## Exercise prompt
Would you print all of the entries word for word?
*** Provided information
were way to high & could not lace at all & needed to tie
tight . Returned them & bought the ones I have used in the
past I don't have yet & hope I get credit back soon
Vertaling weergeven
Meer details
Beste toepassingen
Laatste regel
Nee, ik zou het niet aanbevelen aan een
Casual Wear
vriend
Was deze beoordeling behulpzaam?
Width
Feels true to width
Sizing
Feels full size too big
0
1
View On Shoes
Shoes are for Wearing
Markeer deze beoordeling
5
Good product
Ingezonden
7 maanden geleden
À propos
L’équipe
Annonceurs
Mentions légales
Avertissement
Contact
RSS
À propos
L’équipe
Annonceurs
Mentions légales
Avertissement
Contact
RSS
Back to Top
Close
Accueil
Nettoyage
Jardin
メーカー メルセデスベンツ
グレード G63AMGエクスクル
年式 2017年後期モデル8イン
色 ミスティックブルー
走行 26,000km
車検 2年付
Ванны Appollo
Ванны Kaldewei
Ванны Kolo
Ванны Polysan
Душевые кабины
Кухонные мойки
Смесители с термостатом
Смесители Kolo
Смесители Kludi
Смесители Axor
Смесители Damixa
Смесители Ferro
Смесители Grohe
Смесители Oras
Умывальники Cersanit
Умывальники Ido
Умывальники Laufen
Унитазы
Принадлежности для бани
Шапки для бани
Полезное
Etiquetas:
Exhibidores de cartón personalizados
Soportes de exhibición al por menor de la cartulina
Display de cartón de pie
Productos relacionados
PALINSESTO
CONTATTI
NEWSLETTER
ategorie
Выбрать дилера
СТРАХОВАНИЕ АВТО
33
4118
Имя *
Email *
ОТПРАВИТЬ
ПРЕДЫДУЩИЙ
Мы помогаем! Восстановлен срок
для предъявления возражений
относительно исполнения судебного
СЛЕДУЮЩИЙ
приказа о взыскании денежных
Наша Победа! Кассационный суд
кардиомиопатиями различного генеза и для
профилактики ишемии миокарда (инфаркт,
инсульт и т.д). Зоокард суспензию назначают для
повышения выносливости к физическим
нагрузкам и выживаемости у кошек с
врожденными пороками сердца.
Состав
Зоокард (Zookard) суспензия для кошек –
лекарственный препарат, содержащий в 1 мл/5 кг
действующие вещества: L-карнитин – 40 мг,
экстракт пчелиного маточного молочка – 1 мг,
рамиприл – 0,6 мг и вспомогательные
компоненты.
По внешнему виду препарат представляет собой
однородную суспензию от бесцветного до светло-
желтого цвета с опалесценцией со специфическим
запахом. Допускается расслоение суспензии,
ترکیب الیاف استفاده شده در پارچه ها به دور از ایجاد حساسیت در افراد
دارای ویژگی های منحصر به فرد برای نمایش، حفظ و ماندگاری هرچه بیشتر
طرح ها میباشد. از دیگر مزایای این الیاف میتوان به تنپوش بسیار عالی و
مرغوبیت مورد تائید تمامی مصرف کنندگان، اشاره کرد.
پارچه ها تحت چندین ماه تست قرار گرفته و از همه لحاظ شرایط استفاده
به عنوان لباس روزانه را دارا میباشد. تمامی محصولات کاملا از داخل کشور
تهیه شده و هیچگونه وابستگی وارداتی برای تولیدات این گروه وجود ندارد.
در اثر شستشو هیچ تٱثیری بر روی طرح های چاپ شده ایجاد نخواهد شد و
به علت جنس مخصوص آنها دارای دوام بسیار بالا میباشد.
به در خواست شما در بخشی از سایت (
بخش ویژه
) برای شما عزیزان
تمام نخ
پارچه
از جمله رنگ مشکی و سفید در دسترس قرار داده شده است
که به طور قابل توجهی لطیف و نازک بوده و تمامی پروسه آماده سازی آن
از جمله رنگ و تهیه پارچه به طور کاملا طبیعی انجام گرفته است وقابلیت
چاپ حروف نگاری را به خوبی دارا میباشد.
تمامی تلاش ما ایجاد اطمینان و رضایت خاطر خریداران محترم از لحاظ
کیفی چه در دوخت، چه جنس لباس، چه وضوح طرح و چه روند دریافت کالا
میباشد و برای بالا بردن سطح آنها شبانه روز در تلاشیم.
******
## Task response
were way to high & could not lace at all & needed to tie
tight . Returned them & bought the ones I have used in the
past I don't have yet & hope I get credit back soon
Vertaling weergeven
Meer details
Beste toepassingen
Laatste regel
Nee, ik zou het niet aanbevelen aan een
Casual Wear
vriend
Was deze beoordeling behulpzaam?
Width
Feels true to width
Sizing
Feels full size too big
0
1
View On Shoes
Shoes are for Wearing
Markeer deze beoordeling
5
Good product
Ingezonden
7 maanden geleden
À propos
L’équipe
Annonceurs
Mentions légales
Avertissement
Contact
RSS
À propos
L’équipe
Annonceurs
Mentions légales
Avertissement
Contact
RSS
Back to Top
Close
Accueil
Nettoyage
Jardin
メーカー メルセデスベンツ
グレード G63AMGエクスクル
年式 2017年後期モデル8イン
色 ミスティックブルー
走行 26,000km
車検 2年付
Ванны Appollo
Ванны Kaldewei
Ванны Kolo
Ванны Polysan
Душевые кабины
Кухонные мойки
Смесители с термостатом
Смесители Kolo
Смесители Kludi
Смесители Axor
Смесители Damixa
Смесители Ferro
Смесители Grohe
Смесители Oras
Умывальники Cersanit
Умывальники Ido
Умывальники Laufen
Унитазы
Принадлежности для бани
Шапки для бани
Полезное
Etiquetas:
Exhibidores de cartón personalizados
Soportes de exhibición al por menor de la cartulina
Display de cartón de pie
Productos relacionados
PALINSESTO
CONTATTI
NEWSLETTER
ategorie
Выбрать дилера
СТРАХОВАНИЕ АВТО
33
4118
Имя *
Email *
ОТПРАВИТЬ
ПРЕДЫДУЩИЙ
Мы помогаем! Восстановлен срок
для предъявления возражений
относительно исполнения судебного
СЛЕДУЮЩИЙ
приказа о взыскании денежных
Наша Победа! Кассационный суд
кардиомиопатиями различного генеза и для
профилактики ишемии миокарда (инфаркт,
инсульт и т.д). Зоокард суспензию назначают для
повышения выносливости к физическим
нагрузкам и выживаемости у кошек с
врожденными пороками сердца.
Состав
Зоокард (Zookard) суспензия для кошек –
лекарственный препарат, содержащий в 1 мл/5 кг
действующие вещества: L-карнитин – 40 мг,
экстракт пчелиного маточного молочка – 1 мг,
рамиприл – 0,6 мг и вспомогательные
компоненты.
По внешнему виду препарат представляет собой
однородную суспензию от бесцветного до светло-
желтого цвета с опалесценцией со специфическим
запахом. Допускается расслоение суспензии,
ترکیب الیاف استفاده شده در پارچه ها به دور از ایجاد حساسیت در افراد
دارای ویژگی های منحصر به فرد برای نمایش، حفظ و ماندگاری هرچه بیشتر
طرح ها میباشد. از دیگر مزایای این الیاف میتوان به تنپوش بسیار عالی و
مرغوبیت مورد تائید تمامی مصرف کنندگان، اشاره کرد.
پارچه ها تحت چندین ماه تست قرار گرفته و از همه لحاظ شرایط استفاده
به عنوان لباس روزانه را دارا میباشد. تمامی محصولات کاملا از داخل کشور
تهیه شده و هیچگونه وابستگی وارداتی برای تولیدات این گروه وجود ندارد.
در اثر شستشو هیچ تٱثیری بر روی طرح های چاپ شده ایجاد نخواهد شد و
به علت جنس مخصوص آنها دارای دوام بسیار بالا میباشد.
به در خواست شما در بخشی از سایت (
بخش ویژه
) برای شما عزیزان
تمام نخ
پارچه
از جمله رنگ مشکی و سفید در دسترس قرار داده شده است
که به طور قابل توجهی لطیف و نازک بوده و تمامی پروسه آماده سازی آن
از جمله رنگ و تهیه پارچه به طور کاملا طبیعی انجام گرفته است وقابلیت
چاپ حروف نگاری را به خوبی دارا میباشد.
تمامی تلاش ما ایجاد اطمینان و رضایت خاطر خریداران محترم از لحاظ
کیفی چه در دوخت، چه جنس لباس، چه وضوح طرح و چه روند دریافت کالا
میباشد و برای بالا بردن سطح آنها شبانه روز در تلاشیم.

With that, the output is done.